(Information supplied Opens)

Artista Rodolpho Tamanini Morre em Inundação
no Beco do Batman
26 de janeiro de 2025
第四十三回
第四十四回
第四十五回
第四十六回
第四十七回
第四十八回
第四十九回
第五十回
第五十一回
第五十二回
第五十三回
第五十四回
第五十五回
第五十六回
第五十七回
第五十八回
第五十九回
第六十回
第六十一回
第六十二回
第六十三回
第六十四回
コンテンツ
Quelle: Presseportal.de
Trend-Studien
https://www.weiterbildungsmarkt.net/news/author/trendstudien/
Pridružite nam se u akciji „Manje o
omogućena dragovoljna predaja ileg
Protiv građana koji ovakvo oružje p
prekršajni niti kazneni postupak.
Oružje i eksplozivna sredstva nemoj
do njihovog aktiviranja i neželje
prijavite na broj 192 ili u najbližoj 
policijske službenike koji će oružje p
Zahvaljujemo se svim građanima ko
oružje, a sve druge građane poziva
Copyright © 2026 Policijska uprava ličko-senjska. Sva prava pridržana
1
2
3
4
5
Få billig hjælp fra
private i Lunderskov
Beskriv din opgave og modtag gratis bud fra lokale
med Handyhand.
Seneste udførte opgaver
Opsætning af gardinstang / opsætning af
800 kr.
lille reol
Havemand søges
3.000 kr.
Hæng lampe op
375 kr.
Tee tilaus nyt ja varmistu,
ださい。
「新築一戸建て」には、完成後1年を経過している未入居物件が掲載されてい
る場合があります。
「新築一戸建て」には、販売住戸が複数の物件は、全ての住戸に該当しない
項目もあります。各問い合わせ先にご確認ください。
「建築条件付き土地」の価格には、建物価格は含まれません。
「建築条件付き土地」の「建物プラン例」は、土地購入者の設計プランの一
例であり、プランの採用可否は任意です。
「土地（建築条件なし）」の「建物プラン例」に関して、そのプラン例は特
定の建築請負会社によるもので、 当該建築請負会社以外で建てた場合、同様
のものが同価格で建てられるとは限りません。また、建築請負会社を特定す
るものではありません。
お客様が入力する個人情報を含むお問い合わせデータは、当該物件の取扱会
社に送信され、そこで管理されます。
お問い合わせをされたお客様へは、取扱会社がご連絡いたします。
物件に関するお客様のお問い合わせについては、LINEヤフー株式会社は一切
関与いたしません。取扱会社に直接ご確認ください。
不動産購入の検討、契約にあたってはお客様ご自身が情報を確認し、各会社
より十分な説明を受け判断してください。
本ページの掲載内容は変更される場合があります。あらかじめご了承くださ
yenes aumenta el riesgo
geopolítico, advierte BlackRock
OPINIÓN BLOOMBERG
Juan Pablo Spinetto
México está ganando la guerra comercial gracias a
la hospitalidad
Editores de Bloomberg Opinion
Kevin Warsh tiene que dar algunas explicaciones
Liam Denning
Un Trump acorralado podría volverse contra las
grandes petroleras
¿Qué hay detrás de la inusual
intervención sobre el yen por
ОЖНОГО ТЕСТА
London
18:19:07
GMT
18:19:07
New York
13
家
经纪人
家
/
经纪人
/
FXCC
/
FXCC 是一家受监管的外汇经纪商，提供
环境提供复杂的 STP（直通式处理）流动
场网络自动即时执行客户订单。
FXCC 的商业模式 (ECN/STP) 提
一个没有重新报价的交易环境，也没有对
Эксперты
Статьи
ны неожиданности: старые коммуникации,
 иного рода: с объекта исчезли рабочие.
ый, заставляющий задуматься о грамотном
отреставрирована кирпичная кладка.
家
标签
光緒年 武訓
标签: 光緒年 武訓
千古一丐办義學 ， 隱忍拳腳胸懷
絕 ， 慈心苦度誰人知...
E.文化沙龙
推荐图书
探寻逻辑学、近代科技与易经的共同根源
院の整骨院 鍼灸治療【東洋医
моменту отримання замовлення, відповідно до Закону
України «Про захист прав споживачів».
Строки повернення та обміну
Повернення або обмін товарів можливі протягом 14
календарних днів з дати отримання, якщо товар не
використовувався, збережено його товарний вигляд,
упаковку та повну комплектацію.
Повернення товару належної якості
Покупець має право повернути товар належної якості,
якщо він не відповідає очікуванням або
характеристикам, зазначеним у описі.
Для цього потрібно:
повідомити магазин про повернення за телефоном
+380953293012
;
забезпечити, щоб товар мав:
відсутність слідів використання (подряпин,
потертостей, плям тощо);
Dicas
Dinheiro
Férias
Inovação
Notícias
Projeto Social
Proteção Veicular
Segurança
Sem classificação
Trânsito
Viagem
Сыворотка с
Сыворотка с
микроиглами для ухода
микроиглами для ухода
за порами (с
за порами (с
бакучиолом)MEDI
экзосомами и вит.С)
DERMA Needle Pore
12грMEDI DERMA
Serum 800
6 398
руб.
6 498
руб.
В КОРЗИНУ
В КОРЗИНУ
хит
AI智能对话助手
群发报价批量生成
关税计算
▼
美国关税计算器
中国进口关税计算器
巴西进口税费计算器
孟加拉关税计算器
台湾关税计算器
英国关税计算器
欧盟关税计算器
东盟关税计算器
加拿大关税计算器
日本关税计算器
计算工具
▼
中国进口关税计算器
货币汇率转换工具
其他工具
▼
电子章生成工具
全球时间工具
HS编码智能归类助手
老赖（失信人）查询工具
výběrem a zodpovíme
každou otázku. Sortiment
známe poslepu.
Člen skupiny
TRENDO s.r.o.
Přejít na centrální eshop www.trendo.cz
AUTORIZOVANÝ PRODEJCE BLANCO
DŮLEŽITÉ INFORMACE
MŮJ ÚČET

(Information supplied Closes)

__Instructions to follow__
Output every line of text in the listing as a JSON list of strings, one string per line, leaving out blank lines.

__Solution to this problem__
[
  "Artista Rodolpho Tamanini Morre em Inundação",
  "no Beco do Batman",
  "26 de janeiro de 2025",
  "第四十三回",
  "第四十四回",
  "第四十五回",
  "第四十六回",
  "第四十七回",
  "第四十八回",
  "第四十九回",
  "第五十回",
  "第五十一回",
  "第五十二回",
  "第五十三回",
  "第五十四回",
  "第五十五回",
  "第五十六回",
  "第五十七回",
  "第五十八回",
  "第五十九回",
  "第六十回",
  "第六十一回",
  "第六十二回",
  "第六十三回",
  "第六十四回",
  "コンテンツ",
  "Quelle: Presseportal.de",
  "Trend-Studien",
  "https://www.weiterbildungsmarkt.net/news/author/trendstudien/",
  "Pridružite nam se u akciji „Manje o",
  "omogućena dragovoljna predaja ileg",
  "Protiv građana koji ovakvo oružje p",
  "prekršajni niti kazneni postupak.",
  "Oružje i eksplozivna sredstva nemoj",
  "do njihovog aktiviranja i neželje",
  "prijavite na broj 192 ili u najbližoj ",
  "policijske službenike koji će oružje p",
  "Zahvaljujemo se svim građanima ko",
  "oružje, a sve druge građane poziva",
  "Copyright © 2026 Policijska uprava ličko-senjska. Sva prava pridržana",
  "1",
  "2",
  "3",
  "4",
  "5",
  "Få billig hjælp fra",
  "private i Lunderskov",
  "Beskriv din opgave og modtag gratis bud fra lokale",
  "med Handyhand.",
  "Seneste udførte opgaver",
  "Opsætning af gardinstang / opsætning af",
  "800 kr.",
  "lille reol",
  "Havemand søges",
  "3.000 kr.",
  "Hæng lampe op",
  "375 kr.",
  "Tee tilaus nyt ja varmistu,",
  "ださい。",
  "「新築一戸建て」には、完成後1年を経過している未入居物件が掲載されてい",
  "る場合があります。",
  "「新築一戸建て」には、販売住戸が複数の物件は、全ての住戸に該当しない",
  "項目もあります。各問い合わせ先にご確認ください。",
  "「建築条件付き土地」の価格には、建物価格は含まれません。",
  "「建築条件付き土地」の「建物プラン例」は、土地購入者の設計プランの一",
  "例であり、プランの採用可否は任意です。",
  "「土地（建築条件なし）」の「建物プラン例」に関して、そのプラン例は特",
  "定の建築請負会社によるもので、 当該建築請負会社以外で建てた場合、同様",
  "のものが同価格で建てられるとは限りません。また、建築請負会社を特定す",
  "るものではありません。",
  "お客様が入力する個人情報を含むお問い合わせデータは、当該物件の取扱会",
  "社に送信され、そこで管理されます。",
  "お問い合わせをされたお客様へは、取扱会社がご連絡いたします。",
  "物件に関するお客様のお問い合わせについては、LINEヤフー株式会社は一切",
  "関与いたしません。取扱会社に直接ご確認ください。",
  "不動産購入の検討、契約にあたってはお客様ご自身が情報を確認し、各会社",
  "より十分な説明を受け判断してください。",
  "本ページの掲載内容は変更される場合があります。あらかじめご了承くださ",
  "yenes aumenta el riesgo",
  "geopolítico, advierte BlackRock",
  "OPINIÓN BLOOMBERG",
  "Juan Pablo Spinetto",
  "México está ganando la guerra comercial gracias a",
  "la hospitalidad",
  "Editores de Bloomberg Opinion",
  "Kevin Warsh tiene que dar algunas explicaciones",
  "Liam Denning",
  "Un Trump acorralado podría volverse contra las",
  "grandes petroleras",
  "¿Qué hay detrás de la inusual",
  "intervención sobre el yen por",
  "ОЖНОГО ТЕСТА",
  "London",
  "18:19:07",
  "GMT",
  "18:19:07",
  "New York",
  "13",
  "家",
  "经纪人",
  "家",
  "/",
  "经纪人",
  "/",
  "FXCC",
  "/",
  "FXCC 是一家受监管的外汇经纪商，提供",
  "环境提供复杂的 STP（直通式处理）流动",
  "场网络自动即时执行客户订单。",
  "FXCC 的商业模式 (ECN/STP) 提",
  "一个没有重新报价的交易环境，也没有对",
  "Эксперты",
  "Статьи",
  "ны неожиданности: старые коммуникации,",
  " иного рода: с объекта исчезли рабочие.",
  "ый, заставляющий задуматься о грамотном",
  "отреставрирована кирпичная кладка.",
  "家",
  "标签",
  "光緒年 武訓",
  "标签: 光緒年 武訓",
  "千古一丐办義學 ， 隱忍拳腳胸懷",
  "絕 ， 慈心苦度誰人知...",
  "E.文化沙龙",
  "推荐图书",
  "探寻逻辑学、近代科技与易经的共同根源",
  "院の整骨院 鍼灸治療【東洋医",
  "моменту отримання замовлення, відповідно до Закону",
  "України «Про захист прав споживачів».",
  "Строки повернення та обміну",
  "Повернення або обмін товарів можливі протягом 14",
  "календарних днів з дати отримання, якщо товар не",
  "використовувався, збережено його товарний вигляд,",
  "упаковку та повну комплектацію.",
  "Повернення товару належної якості",
  "Покупець має право повернути товар належної якості,",
  "якщо він не відповідає очікуванням або",
  "характеристикам, зазначеним у описі.",
  "Для цього потрібно:",
  "повідомити магазин про повернення за телефоном",
  "+380953293012",
  ";",
  "забезпечити, щоб товар мав:",
  "відсутність слідів використання (подряпин,",
  "потертостей, плям тощо);",
  "Dicas",
  "Dinheiro",
  "Férias",
  "Inovação",
  "Notícias",
  "Projeto Social",
  "Proteção Veicular",
  "Segurança",
  "Sem classificação",
  "Trânsito",
  "Viagem",
  "Сыворотка с",
  "Сыворотка с",
  "микроиглами для ухода",
  "микроиглами для ухода",
  "за порами (с",
  "за порами (с",
  "бакучиолом)MEDI",
  "экзосомами и вит.С)",
  "DERMA Needle Pore",
  "12грMEDI DERMA",
  "Serum 800",
  "6 398",
  "руб.",
  "6 498",
  "руб.",
  "В КОРЗИНУ",
  "В КОРЗИНУ",
  "хит",
  "AI智能对话助手",
  "群发报价批量生成",
  "关税计算",
  "▼",
  "美国关税计算器",
  "中国进口关税计算器",
  "巴西进口税费计算器",
  "孟加拉关税计算器",
  "台湾关税计算器",
  "英国关税计算器",
  "欧盟关税计算器",
  "东盟关税计算器",
  "加拿大关税计算器",
  "日本关税计算器",
  "计算工具",
  "▼",
  "中国进口关税计算器",
  "货币汇率转换工具",
  "其他工具",
  "▼",
  "电子章生成工具",
  "全球时间工具",
  "HS编码智能归类助手",
  "老赖（失信人）查询工具",
  "výběrem a zodpovíme",
  "každou otázku. Sortiment",
  "známe poslepu.",
  "Člen skupiny",
  "TRENDO s.r.o.",
  "Přejít na centrální eshop www.trendo.cz",
  "AUTORIZOVANÝ PRODEJCE BLANCO",
  "DŮLEŽITÉ INFORMACE",
  "MŮJ ÚČET"
]